Sep. 6th, 2006

peterbirks: (Default)
A rather crappy session early this month has put a bit of a dent in the monthly figures and has caused me to shift back from one game of $2-$4 and two of $3-$6 to two games of $2-$4 and one game of $3-$6. The god of variance is such that my inability to do anything wrong at $3-$6 last month (be luckier at the more expensive games, is my motto) has been replaced with an inability to do anything right. Them's the breaks, and since I'm playing more $2-$4 than $3-$6, my figures are still happily on the "black" side of the ledger (or "green" in pokertracker terms) for September; but that's only because of the bonuses that I write to book on the first of the month. I've still a ways to go to get "properly" into profit.

I don't think that I mentioned my qualification for the Silver version of the Full Tilt freeroll. I suspect that this was an error. I should have just qualified for the bottom rung (Bronze). Why? Because Fuill Tilt marketing department sent me an "encouragement" to move up in FTP participation - 10,000 FTP points if I qualify for Gold and a 500-piece poker set for IronMan.

Well, only a mug would go for the IronMan the first month. If I go for the Gold freeroll, I get the 10,000 points and the offer of a poker chip set will still be there for the month after.

I wonder if the marketing departments are bright enough to work out that we know this?

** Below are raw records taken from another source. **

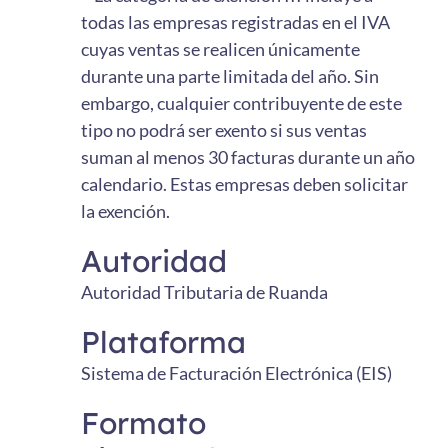
todas las empresas registradas en el IVA
cuyas ventas se realicen únicamente
durante una parte limitada del año. Sin
embargo, cualquier contribuyente de este
tipo no podrá ser exento si sus ventas
suman al menos 30 facturas durante un año
calendario. Estas empresas deben solicitar
la exención.
Autoridad
Autoridad Tributaria de Ruanda
Plataforma
Sistema de Facturación Electrónica (EIS)
Formato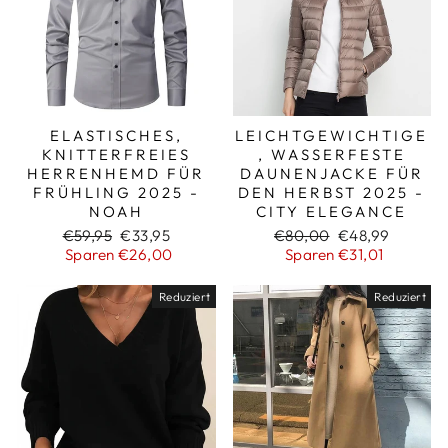
ELASTISCHES,
LEICHTGEWICHTIGE
KNITTERFREIES
, WASSERFESTE
HERRENHEMD FÜR
DAUNENJACKE FÜR
FRÜHLING 2025 -
DEN HERBST 2025 -
NOAH
CITY ELEGANCE
Normaler
Sonderpreis
Normaler
Sonderpreis
€59,95
€33,95
€80,00
€48,99
Preis
Preis
Sparen €26,00
Sparen €31,01
Reduziert
Reduziert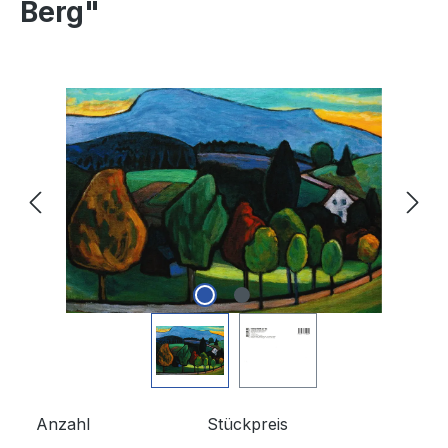
Berg"
Bildergalerie überspringen
Anzahl
Stückpreis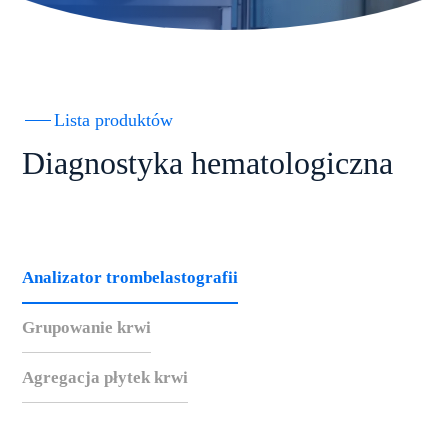
Lista produktów
Diagnostyka hematologiczna
Analizator trombelastografii
Grupowanie krwi
Agregacja płytek krwi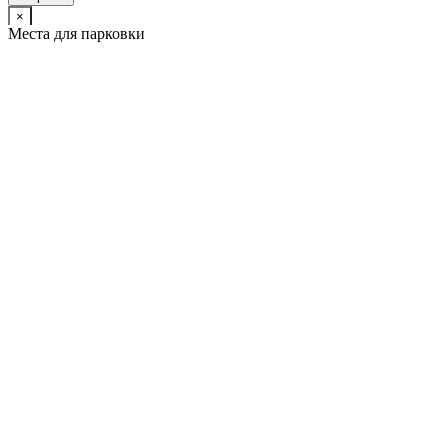
×
Места для парковки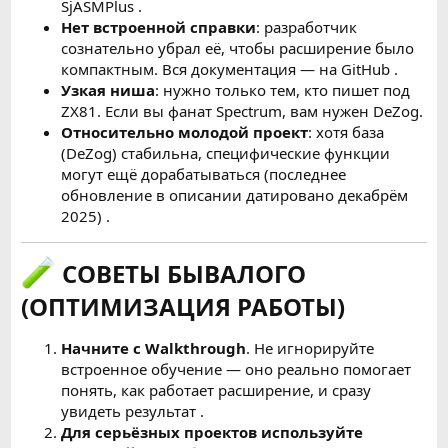
SjASMPlus .
Нет встроенной справки
: разработчик
сознательно убрал её, чтобы расширение было
компактным. Вся документация — на GitHub .
Узкая ниша
: нужно только тем, кто пишет под
ZX81. Если вы фанат Spectrum, вам нужен DeZog.
Относительно молодой проект
: хотя база
(DeZog) стабильна, специфические функции
могут ещё дорабатываться (последнее
обновление в описании датировано декабрём
2025) .
СОВЕТЫ БЫВАЛОГО
(ОПТИМИЗАЦИЯ РАБОТЫ)
Начните с Walkthrough
. Не игнорируйте
встроенное обучение — оно реально помогает
понять, как работает расширение, и сразу
увидеть результат .
Для серьёзных проектов используйте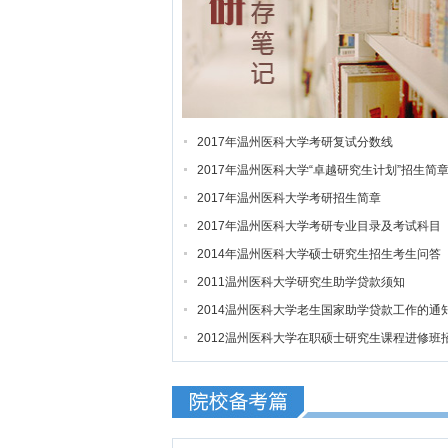
2017年温州医科大学考研复试分数线
2017年温州医科大学“卓越研究生计划”招生简
2017年温州医科大学考研招生简章
2017年温州医科大学考研专业目录及考试科目
2014年温州医科大学硕士研究生招生考生问答
2011温州医科大学研究生助学贷款须知
2014温州医科大学老生国家助学贷款工作的通
2012温州医科大学在职硕士研究生课程进修班
生简章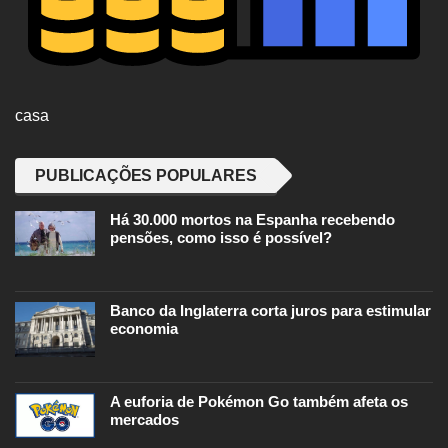
casa
PUBLICAÇÕES POPULARES
Há 30.000 mortos na Espanha recebendo
pensões, como isso é possível?
Banco da Inglaterra corta juros para estimular
economia
A euforia de Pokémon Go também afeta os
mercados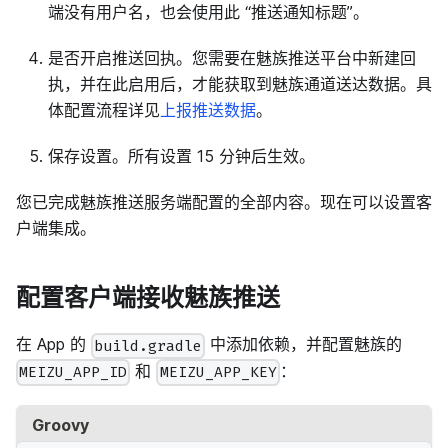
端没有用户名，也会使用此 “推送通知标题”。
是否开启推送回执。您需要在魅族推送平台中新建回
执，并在此启用后，才能获取到魅族通道送达数据。具
体配置流程详见
上报推送数据
。
保存设置。所有设置 15 分钟后生效。
您已完成魅族推送服务端配置的全部内容。现在可以设置客
户端集成。
配置客户端接收魅族推送
在 App 的
中添加依赖，并配置魅族的
build.gradle
和
：
MEIZU_APP_ID
MEIZU_APP_KEY
Groovy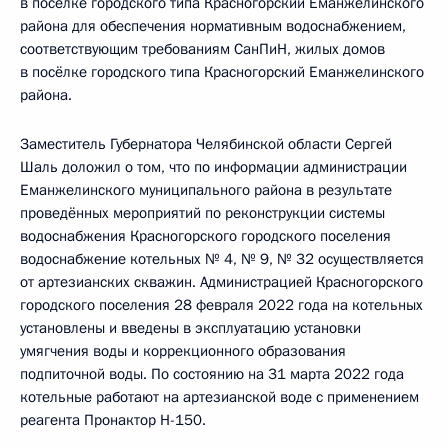
в поселке городского типа Красногорский Еманжелинского
района для обеспечения нормативным водоснабжением,
соответствующим требованиям СанПиН, жилых домов
в посёлке городского типа Красногорский Еманжелинского
района.
Заместитель Губернатора Челябинской области Сергей
Шаль доложил о том, что по информации администрации
Еманжелинского муниципального района в результате
проведённых мероприятий по реконструкции системы
водоснабжения Красногорского городского поселения
водоснабжение котельных № 4, № 9, № 32 осуществляется
от артезианских скважин. Администрацией Красногорского
городского поселения 28 февраля 2022 года на котельных
установлены и введены в эксплуатацию установки
умягчения воды и коррекционного образования
подпиточной воды. По состоянию на 31 марта 2022 года
котельные работают на артезианской воде с применением
реагента Пронактор Н-150.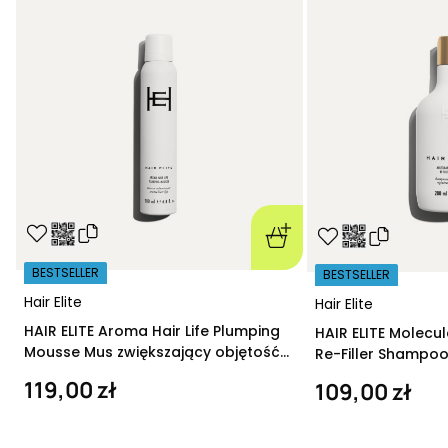
BESTSELLER
BESTSELLER
Hair Elite
Hair Elite
HAIR ELITE Aroma Hair Life Plumping
HAIR ELITE Molecu
Mousse Mus zwiększający objętość
Re-Filler Shampoo
200 ml
szampon regeneru
119,00 zł
109,00 zł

The value of the freeroll (Silver) looks to me to be about $20, which just about makes it worthwhile playing. Paradoxically, I get better "value" from these tournaments if I just go all-in on the first hand no matter what I hold, and carry on going all-in until someone calls me. Then I either double through (and get some practice playing a big stack) or get back to some proper cash games.

Unfortunately my innate sense of "this isn't how the game should be played" prevents me from doing this, and I have to play so that I maximise my EV from the tournament, rather than from the metagame. That will probably give me an "average" participation time of about 90 minutes, perhaps a bit longer.

Of course, all of this gets thrown out of the window if I chop off first prize for $3K, win the four-player shoot-out and then win the face-off with some 'professional'. I then start wittering about what great value it all was.

It's interesting seeing some of the "red names" in the No Limit games. Quite obviously in some cases they are up against "non-names" who have a bankroll that would put the likes of Matusow and others to shame, and probably have profit figures that would embarrass everyone bar Allen Cunningham. One thing's for sure; they wouldn't need Erik Seidel to spot them a fifty to pay for a meal at the Indian restaurant in the Rio (overpriced compared with the same chain in London, btw), as was apparently the case with one Full Tilt Professional during the WSOP.

+++++++

Flying out three weeks today, and I'm actually looking forward to it. Clearly after a couple of long stays in LV, seven to eight months is the time needed to rekindle the enhusiasm for the place. However, since this time I am only going for 10 days, I might be keen to get back even sooner (three or four months, mayhap). Depends on how well I run, I guess.

+++

I'm getting close to the end of Aaron Brown's book "The Poker Face of Wall Street", and it is highly recommended. He makes some very interesting points. As I said, you might not agree with all that he says (I prefer Sklansky's line on bluffing to Brown's, for example), but his points about game theory are superb, shedding new light on it in my eyes, at least. He also makes the interesting point that not many of the established books talk about multi-player bluffs, even though this is something that I wrote about in my stuff for Stan James.

What Brown writes about here also has some relevance to the overcall on the river. Caro writes that you need a much stronger hand to overcall than you do to make a call of a single player (and he explains the mathematics of it). However, this rests on the first caller being a kind of fictional "loose-passive non-thinker". As soon as the first caller reaches any level of competence, the rules completely change.

I'm developing some defences against the raiser in a multi-wayer who might just be clever enough to be trying to force me out because he thinks that he is beating the original LAG bettor, but isn't sure that he might be beating me. It's quite simple, really. Just use the line that Three-bet spotted in the 100-200 limit games. "I have aces". "I have aces too". "Hey! Me three!"

What that means, in English, is that if three raises are the maximum, sometimes it is better to put in the three-bet in a multi-wayer even if you think that there is a more than 50% chance that it will be four-bet back to you. This is particularly the case on a flop where you have position, but that you think that you might be well-ahead/well-behind to one player, while with the other player the situation is more fluid.